Crimini
e apparenze
di
Paola Locci
Perché
tanta sorpresa ogni volta che la realtà contraddice le apparenze?
Dopo un fatto di cronaca, e negli ultimi tempi ce ne sono stati di
abbastanza sconvolgenti, emerge molto frequentemente la necessità di
normalizzare. Mi riferisco in particolare a quegli episodi che vedono
coinvolte persone comuni, in situazioni comuni, persone come noi, immerse,
senza lode e senza infamia, nella comune vita quotidiana.
Non entrando nel merito dei singoli episodi, è però evidente il
ripetersi di un fenomeno abbastanza irrazionale, ma talmente usuale che è
diventato quasi scontato.
Quando si viene a sapere che il tale ha strangolato la moglie, o il tal
altro ha sparato ai colleghi, o la figlia del vicino di casa ha
accoltellato una vecchietta, immancabilmente tutti - parenti, compaesani,
amici, conoscenti - dichiarano che quella era una persona assolutamente
normale, tranquilla, ben educata, e quasi sempre, persino mite e timida...
Superficialità? Paura? Bisogno di esorcizzare?
Si possono dare due letture. La prima: lo sbigottimento che segue alla
sorpresa e all’incredulità sottende una convinzione ben radicata quanto
inconscia, e cioè che un feroce assassino debba avere delle
caratteristiche tali da essere riconoscibili ed individuabili a prima
vista, come nei cartoni animati. Tutti sappiamo che questo non è vero, ma
ad ogni nuovo crimine, si ripete la litania.

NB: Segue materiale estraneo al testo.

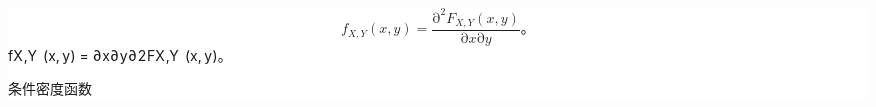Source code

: <span class="katex--display"><span class="katex-display"><span class="katex"><span class="katex-mathml"><math xmlns="http://www.w3.org/1998/Math/MathML" display="block"><semantics><mrow><msub><mi>f</mi><mrow><mi>X</mi><mo separator="true">,</mo><mi>Y</mi></mrow></msub><mrow><mo fence="true">(</mo><mrow><mi>x</mi><mo separator="true">,</mo><mi>y</mi></mrow><mo fence="true">)</mo></mrow><mo>=</mo><mfrac><mrow><msup><mi mathvariant="normal">∂</mi><mn>2</mn></msup><msub><mi>F</mi><mrow><mi>X</mi><mo separator="true">,</mo><mi>Y</mi></mrow></msub><mrow><mo fence="true">(</mo><mrow><mi>x</mi><mo separator="true">,</mo><mi>y</mi></mrow><mo fence="true">)</mo></mrow></mrow><mrow><mi mathvariant="normal">∂</mi><mi>x</mi><mi mathvariant="normal">∂</mi><mi>y</mi></mrow></mfrac><mtext>。</mtext></mrow><annotation encoding="application/x-tex">{f_{X,Y}}\left( {x,y} \right) = \frac{{{\partial ^2}{F_{X,Y}}\left( {x,y} \right)}}{{\partial x\partial y}}。</annotation></semantics></math></span><span class="katex-html" aria-hidden="true"><span class="base"><span class="strut" style="height: 1.03611em; vertical-align: -0.286108em;"></span><span class="mord"><span class="mord"><span class="mord mathnormal" style="margin-right: 0.10764em;">f</span><span class="msupsub"><span class="vlist-t vlist-t2"><span class="vlist-r"><span class="vlist" style="height: 0.328331em;"><span class="" style="top: -2.55em; margin-left: -0.10764em; margin-right: 0.05em;"><span class="pstrut" style="height: 2.7em;"></span><span class="sizing reset-size6 size3 mtight"><span class="mord mtight"><span class="mord mathnormal mtight" style="margin-right: 0.07847em;">X</span><span class="mpunct mtight">,</span><span class="mord mathnormal mtight" style="margin-right: 0.22222em;">Y</span></span></span></span></span><span class="vlist-s">​</span></span><span class="vlist-r"><span class="vlist" style="height: 0.286108em;"><span class=""></span></span></span></span></span></span></span><span class="mspace" style="margin-right: 0.166667em;"></span><span class="minner"><span class="mopen delimcenter" style="top: 0em;">(</span><span class="mord"><span class="mord mathnormal">x</span><span class="mpunct">,</span><span class="mspace" style="margin-right: 0.166667em;"></span><span class="mord mathnormal" style="margin-right: 0.03588em;">y</span></span><span class="mclose delimcenter" style="top: 0em;">)</span></span><span class="mspace" style="margin-right: 0.277778em;"></span><span class="mrel">=</span><span class="mspace" style="margin-right: 0.277778em;"></span></span><span class="base"><span class="strut" style="height: 2.37155em; vertical-align: -0.88044em;"></span><span class="mord"><span class="mopen nulldelimiter"></span><span class="mfrac"><span class="vlist-t vlist-t2"><span class="vlist-r"><span class="vlist" style="height: 1.49111em;"><span class="" style="top: -2.314em;"><span class="pstrut" style="height: 3em;"></span><span class="mord"><span class="mord"><span class="mord" style="margin-right: 0.05556em;">∂</span><span class="mord mathnormal">x</span><span class="mord" style="margin-right: 0.05556em;">∂</span><span class="mord mathnormal" style="margin-right: 0.03588em;">y</span></span></span></span><span class="" style="top: -3.23em;"><span class="pstrut" style="height: 3em;"></span><span class="frac-line" style="border-bottom-width: 0.04em;"></span></span><span class="" style="top: -3.677em;"><span class="pstrut" style="height: 3em;"></span><span class="mord"><span class="mord"><span class="mord"><span class="mord"><span class="mord" style="margin-right: 0.05556em;">∂</span><span class="msupsub"><span class="vlist-t"><span class="vlist-r"><span class="vlist" style="height: 0.814108em;"><span class="" style="top: -3.063em; margin-right: 0.05em;"><span class="pstrut" style="height: 2.7em;"></span><span class="sizing reset-size6 size3 mtight"><span class="mord mtight">2</span></span></span></span></span></span></span></span></span><span class="mord"><span class="mord"><span class="mord mathnormal" style="margin-right: 0.13889em;">F</span><span class="msupsub"><span class="vlist-t vlist-t2"><span class="vlist-r"><span class="vlist" style="height: 0.328331em;"><span class="" style="top: -2.55em; margin-left: -0.13889em; margin-right: 0.05em;"><span class="pstrut" style="height: 2.7em;"></span><span class="sizing reset-size6 size3 mtight"><span class="mord mtight"><span class="mord mathnormal mtight" style="margin-right: 0.07847em;">X</span><span class="mpunct mtight">,</span><span class="mord mathnormal mtight" style="margin-right: 0.22222em;">Y</span></span></span></span></span><span class="vlist-s">​</span></span><span class="vlist-r"><span class="vlist" style="height: 0.286108em;"><span class=""></span></span></span></span></span></span></span><span class="mspace" style="margin-right: 0.166667em;"></span><span class="minner"><span class="mopen delimcenter" style="top: 0em;">(</span><span class="mord"><span class="mord mathnormal">x</span><span class="mpunct">,</span><span class="mspace" style="margin-right: 0.166667em;"></span><span class="mord mathnormal" style="margin-right: 0.03588em;">y</span></span><span class="mclose delimcenter" style="top: 0em;">)</span></span></span></span></span></span><span class="vlist-s">​</span></span><span class="vlist-r"><span class="vlist" style="height: 0.88044em;"><span class=""></span></span></span></span></span><span class="mclose nulldelimiter"></span></span><span class="mord cjk_fallback">。</span></span></span></span></span></span><br>
条件密度函数<br>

La seconda: ammettere che una persona ben conosciuta, tranquilla, mite, normale
- normale come noi - possa essere capace di commettere un delitto,
significa ammettere che anche noi potremmo in qualsiasi momento essere
capaci di commettere lo stesso delitto. Prendere atto di non poter
controllare il manifestarsi del “male”, che pure è dentro di noi,
dentro ciascuno di noi, è la causa di quell’insostenibile sensazione di
incertezza ed impotenza che può portare anche la persona più sensata a
negare l’evidenza.
La reazione immediata è l’allontanamento, l’esclusione, una reazione
difensiva ben conosciuta in psicologia: quel mostro non fa parte della mia
famiglia, non fa parte del giro dei miei amici, non è del mio paese,
della mia città, della mia razza…
Eppure la specie umana è una. E la storia dovrebbe averci insegnato che
eroismo e crudeltà, santità ed efferatezza possono nascere e crescere
ovunque, ovunque vi siano esseri umani.
La reazione successiva è la ricerca di una spiegazione che dia un senso e
restituisca ordine a questo scombussolamento insopportabile, e cosa c’è
di meglio della follia? Sì, quel mostro è nella mia famiglia, è del mio
paese, è della mia razza, ma… è pazzo! Quindi – di nuovo – non ha
niente a che vedere con me! D’altronde la pazzia è sempre stata motivo
di esclusione e di rifiuto da parte dei membri cosiddetti “normali”
della società: in fondo è qualcosa che ancora ci sfugge, che ancora non
siamo in grado di spiegare completamente e che soprattutto è
difficilmente controllabile.
Riguardo poi alla prevedibilità di certi eventi, gli addetti ai lavori
potrebbero aggiungere che forse – almeno in alcuni casi - i segnali ci
sono, ma, oltre al fatto che pochi sono in grado di riconoscerli, dobbiamo
ammettere che neppure in questi casi è possibile prevedere se, quando, e
in che modo il male o, se preferite, la follia si manifesterà.
Purtroppo pensare che qualcosa è possibile, e persino probabile, non ci dà
la sicurezza che quel qualcosa accadrà. La mente umana non è sondabile
fino a questo punto.
Credo però che – tutti - una piccola cosa potremmo farla: essere più
attenti, più attenti soprattutto ai segnali di sofferenza di un essere
umano, che sia un familiare, un vicino di casa, o un collega di lavoro. La
sofferenza non sempre e non solo si palesa con lamentele, pianti o
richieste di aiuto. Quella è la sofferenza più visibile, ed anche la più
sana. Talvolta la sofferenza, quella più profonda e disperata, si
nasconde, si traveste da timidezza, da mitezza, da “normalità”, in un
desiderio quasi di invisibilità. Io sono convinta che per compiere certi
delitti siano necessari un’ostilità, un rancore, ed un odio talmente
grandi che possono scaturire, trovare le loro radici e la loro linfa, solo
in una sofferenza altrettanto grande.
Il che, mi preme sottolinearlo, non giustifica e non deve indurre
all’indulgenza. Ma questa è un’altra storia.